> _Text_:
◆ ◆ ◆ ◆ ◆ ◆ ◆
# Carrier problems...



## itistoohot (Aug 26, 2011)

I have two hvac units. And both have had problems this week.

Unit #1, it cools but makes a squealing sound. Is it bad to run it when it's like that? It's been over 100 degrees...

Unit #2, stopped cooling yesterday but will blow air. We checked the circuit breaker and also the box on the wall next to the unit. When we turn the air on, the fan does not move and I can feel heat coming from the bottom of the unit. Fan does move when we touch it. 

Your help is appreciated!
Thank you!


----------



## itistoohot (Aug 26, 2011)

House was built in 2005...so the units shouldn't be that old.


----------



## hvactechfw (Aug 26, 2011)

Unit 1 - do not run it while it is making loud noise.... IF you can't pinpoint the noise call a Pro.

Unit 2 - Sounds like a bad capacitor


----------



## itistoohot (Aug 28, 2011)

where can i find the capacitor?


----------



## hvactechfw (Aug 28, 2011)

electrical compartment in the outdoor unit.


----------



## itistoohot (Aug 28, 2011)

thank you. and i know the squealing is coming from the unit outside. just not sure exactly where...how can i figure it out?


----------



## JackMason (Aug 29, 2011)

What are the models of your units? I can try to help if you provide additional info, but your best bet is to have a couple contractors look at it. You can use Service Magic, Quality Smith, or Angie's List to find some decent local folks.
◆ ◆ ◆ ◆ ◆ ◆ ◆
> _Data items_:
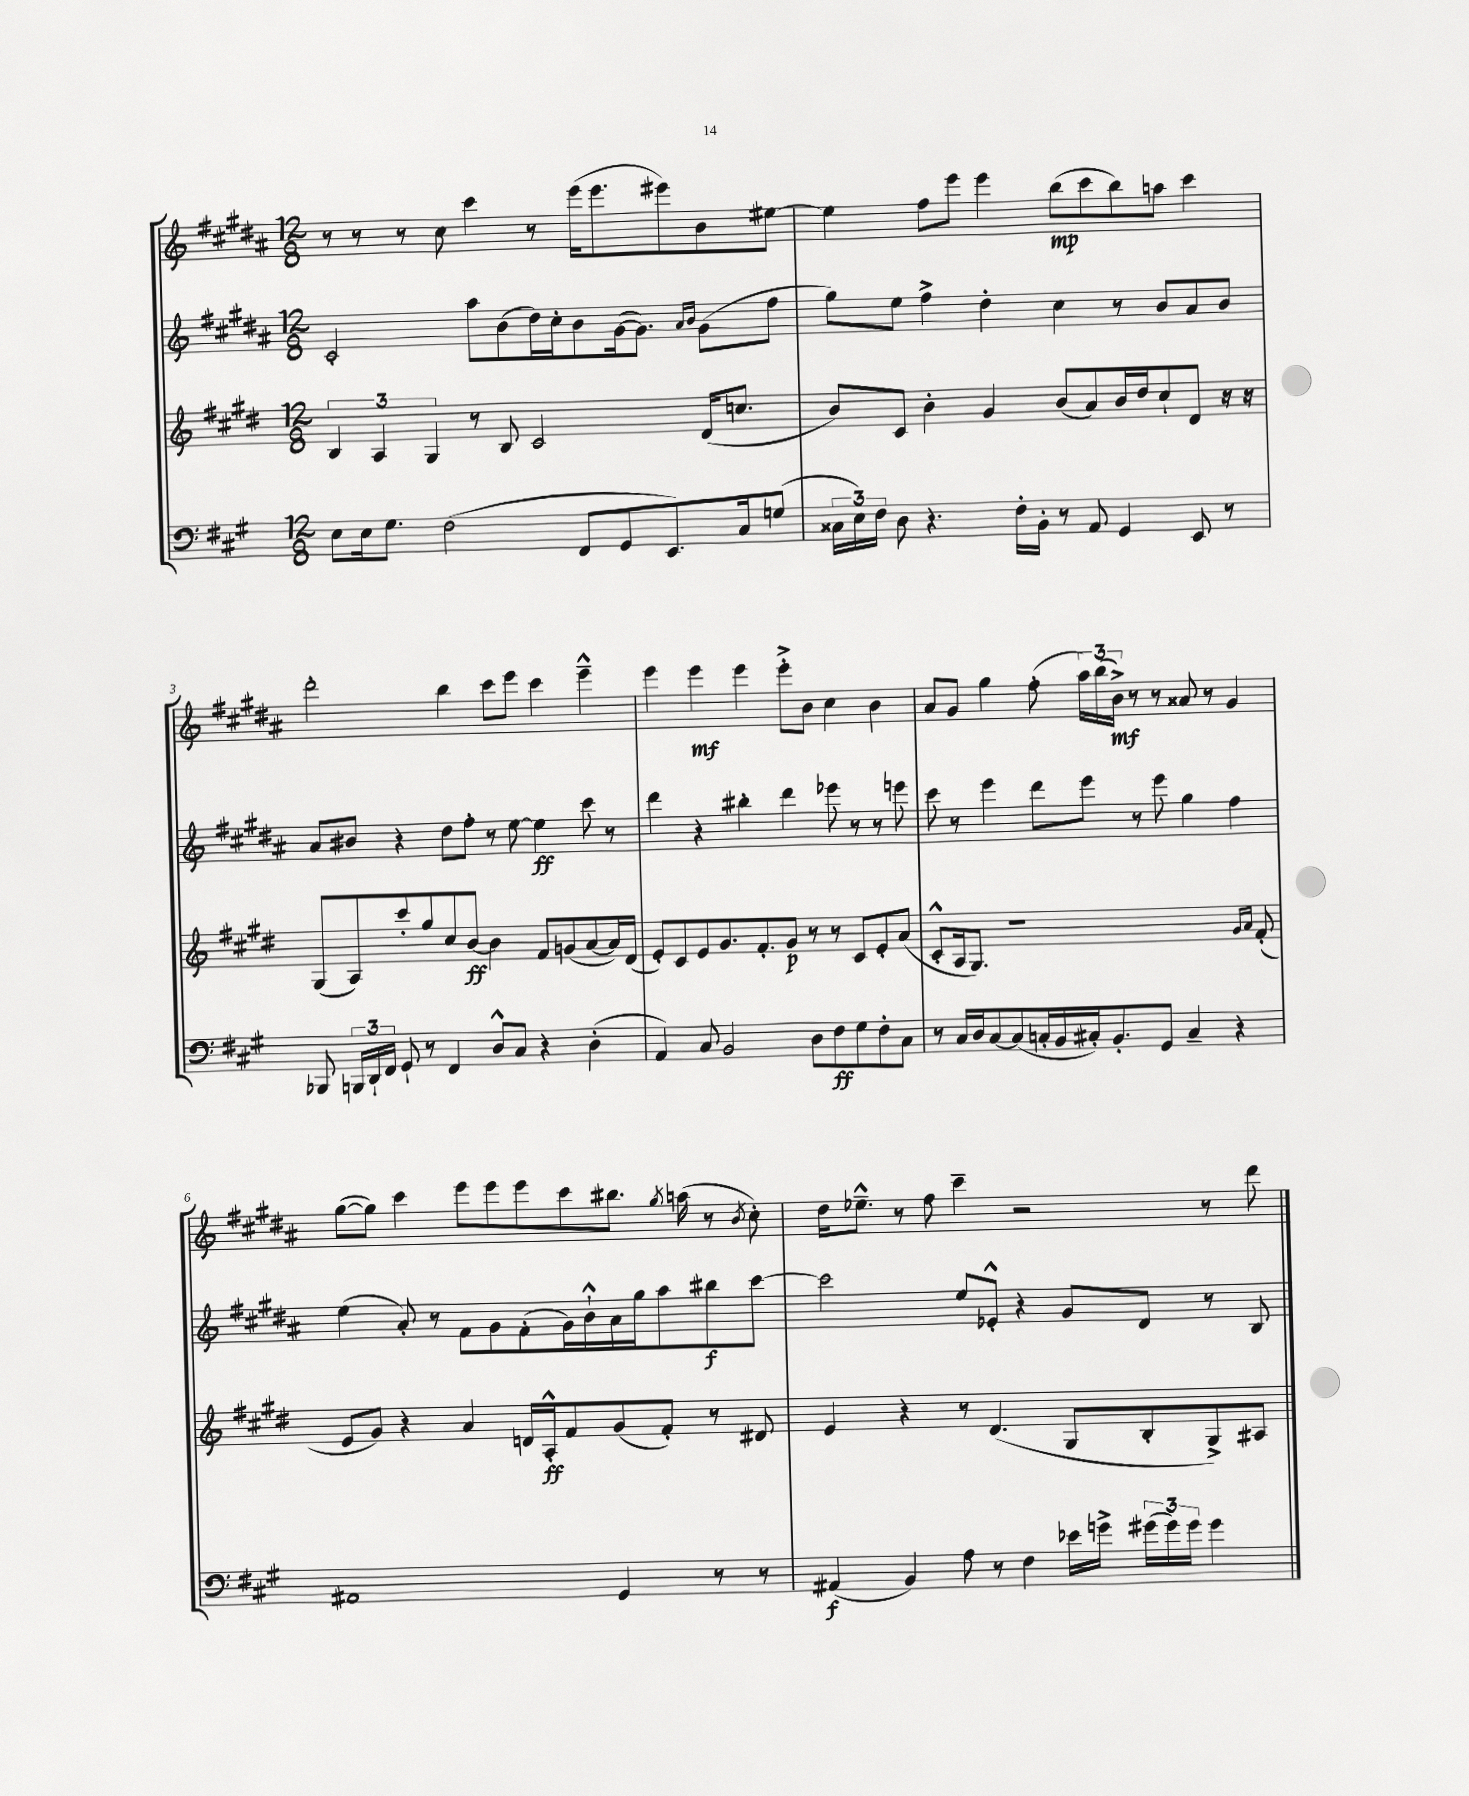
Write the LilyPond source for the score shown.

<<
\new StaffGroup <<
\new Staff = "s0" {
    \clef treble \key b \major \numericTimeSignature \time 12/8
    \autoBeamOff r8 r8 r8 cis''8 cis'''4 r8 e'''16[( e'''8. eis'''8) b'8 eis''8]~ |
    eis''4 fis''8[ e'''8] e'''4 b''8[\mp( cis'''8 b''8) a''8] cis'''4 |
    dis'''2-. b''4 cis'''8[ e'''8] cis'''4 e'''4---^ |
    e'''4 e'''4\mf e'''4 e'''8[-.-> b'8] cis''4 b'4 |
    ais'8[ gis'8] gis''4 fis''8-.( \tuplet 3/2 { ais''16[) b''16( b'16]->\mf) } r8 r8 aisis'8 r8 gis'4 |
    gis''8[~( gis''8]) cis'''4 e'''8[ e'''8 e'''8 cis'''8 bis''8.] \acciaccatura { gis''8 } a''16( r8 \acciaccatura { b'8 } cis''8-.) |
    dis''16[ ees''8.]---^ r8 fis''8 cis'''4-- r2 r8 dis'''8 \bar "|." |
}
\new Staff = "s1" {
    \clef treble \key b \major \numericTimeSignature \time 12/8
    \autoBeamOff cis'2-. ais''8[ b'8( dis''16) cis''16-. b'8 gis'16~( gis'8.]) \grace { ais'16[ b'16] } gis'8[( fis''8] |
    gis''8[) e''8] fis''4-> dis''4-. cis''4 r8 b'8[ ais'8 b'8] |
    ais'8[ bis'8] r4 dis''8[ fis''8]-. r8 e''8~ e''4\ff cis'''8 r8 |
    dis'''4 r4 bis''4-. dis'''4 ees'''8 r8 r8 e'''8 |
    cis'''8 r8 e'''4 dis'''8[ e'''8] r8 e'''8 gis''4 fis''4 |
    e''4( ais'8-.) r8 fis'8[ gis'8 fis'8-.( gis'16) b'16-!-^ ais'16 gis''16 ais''8 bis''8\f cis'''8]~ |
    cis'''2 e''8[ ees'8]-.-^ r4 gis'8[ dis'8] r8 b8 \bar "|." |
}
\new Staff = "s2" {
    \clef treble \key e \major \numericTimeSignature \time 12/8
    \autoBeamOff \tuplet 3/2 { b4 a4 gis4 } r8 b8 cis'2 dis'16[( c''8.] |
    b'8[) cis'8] b'4-. gis'4 b'8[( a'8) b'16 dis''16 cis''8-! dis'8] r16 r16 |
    gis8[( a8) cis'''8-. gis''8 cis''8 b'8]~\ff b'4 fis'8[ g'8( a'8~ a'16) dis'16]( |
    e'8[-.) cis'8 e'8 gis'8. fis'8.-. gis'8]\p r8 r8 cis'8[ e'8-. a'8]( |
    cis'8[-.-^ a16 gis8.]) r1 \grace { gis'16[ a'16] } fis'8-.( |
    e'8[ gis'8]) r4 a'4 d'16[ a16-.-^\ff fis'8 gis'8( fis'8]-.) r8 dis'8 |
    e'4 r4 r8 dis'4.( gis8[ b8-. gis8->) ais8] \bar "|." |
}
\new Staff = "s3" {
    \clef bass \key a \major \numericTimeSignature \time 12/8
    \autoBeamOff e8[ e16 gis8.] fis2( fis,8[ gis,8 e,8.) cis16 g8]( |
    \tuplet 3/2 { cisis16[ e16) fis16] } d8 r4. fis16[-. b,16]-. r8 a,8 gis,4 e,8 r8 |
    bes,,8 \tuplet 3/2 { b,,16[ d,16-! fis,16] } gis,8-! r8 fis,4 d8[-^ cis8] r4 d4-.( |
    a,4) cis8 b,2 d8[ fis8\ff gis8 fis8-. cis8] |
    r8 cis16[ d16 cis8~ cis8( c16-. b,16 cis16-.) b,8.-. gis,8] cis4-- r4 |
    ais,1 gis,4 r8 r8 |
    ais,4\f( b,4) a8 r8 fis4 ees'16[ g'16]-> \tuplet 3/2 { gis'16[( gis'16) gis'16] } gis'4 \bar "|." |
}
>>
>>
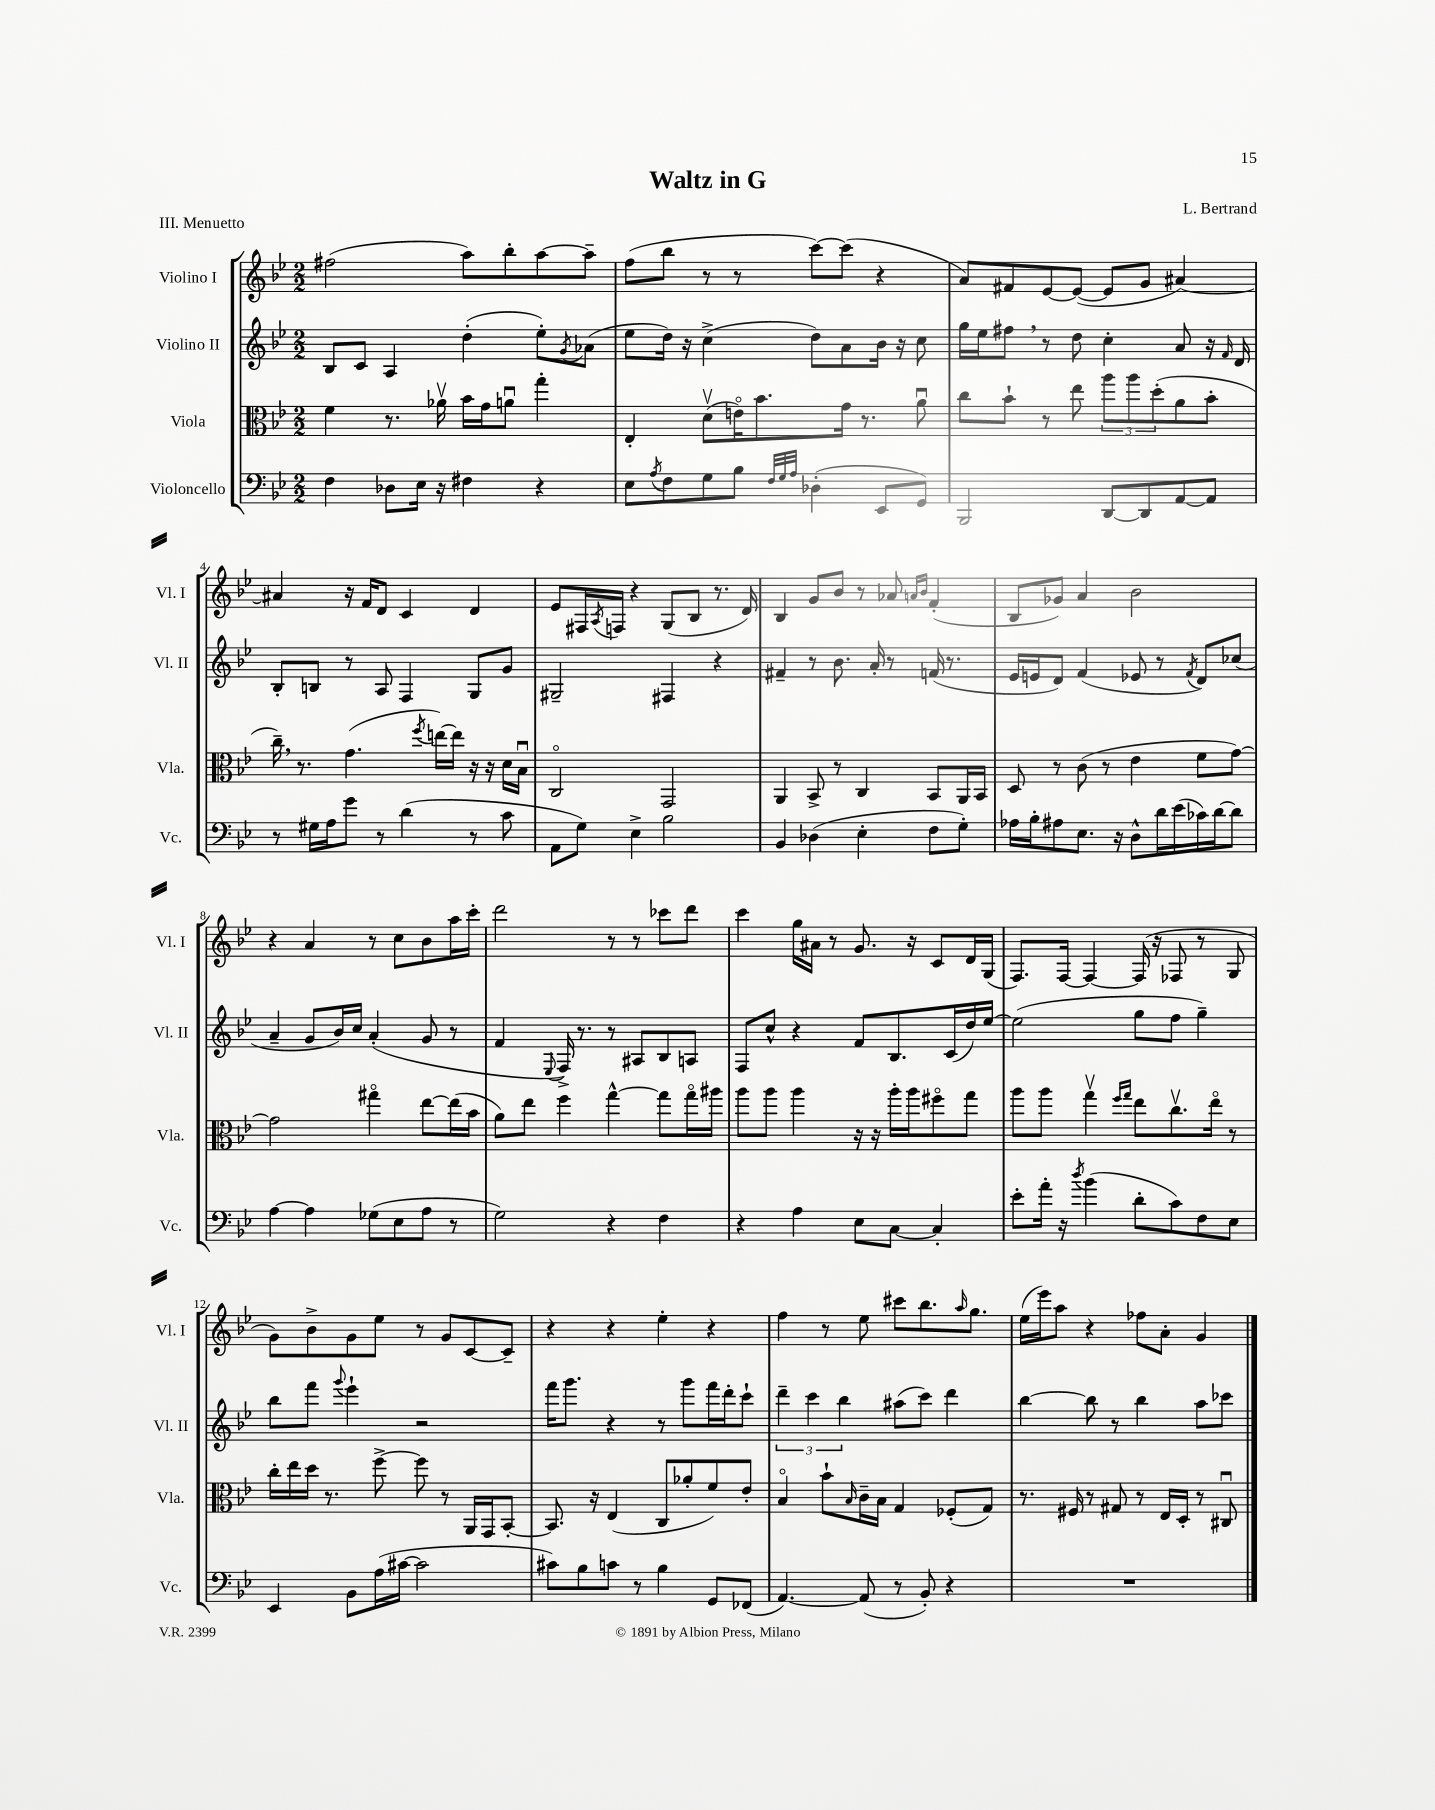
◆ ◆ ◆ ◆ ◆ ◆ ◆
> _Objective 1_:
Copy word for word the stretch of the HVAC thread from "electrical compartment in" through "figure it out?".
> _Objective 2_:
Resume the HVAC thread from the point where it stops.

> _Exercise answer 1_:
electrical compartment in the outdoor unit.


----------



## itistoohot (Aug 28, 2011)

thank you. and i know the squealing is coming from the unit outside. just not sure exactly where...how can i figure it out?

> _Exercise answer 2_:
----------



## itistoohot (Aug 29, 2011)

38CKC042340-the squeally one

38CKC048370- no cold air and no fan movement


----------



## itistoohot (Aug 29, 2011)

just looked at the capacitor and it looks ok...


----------



## itistoohot (Aug 29, 2011)

http://www2.snapfish.com/snapfish/s...otsc=SHR/otsi=SPIClink/COBRAND_NAME=snapfish/


----------



## itistoohot (Aug 29, 2011)

Snapfish: Share Photo:Registration


----------



## itistoohot (Aug 29, 2011)

Thank you all for you help! I had a repairman come out this morning. Said Unit 1 with the squealing is a bad compressor. $1500 for a new compressor. He recommends a whole new unit at $1995. Do those prices sound right? It is a 3 1/2 ton carrier ac unit.

Unit 2 was a bad capacitor! You were right! He wanted to charge me 220 to fix it. I said no. Found it online for under 30.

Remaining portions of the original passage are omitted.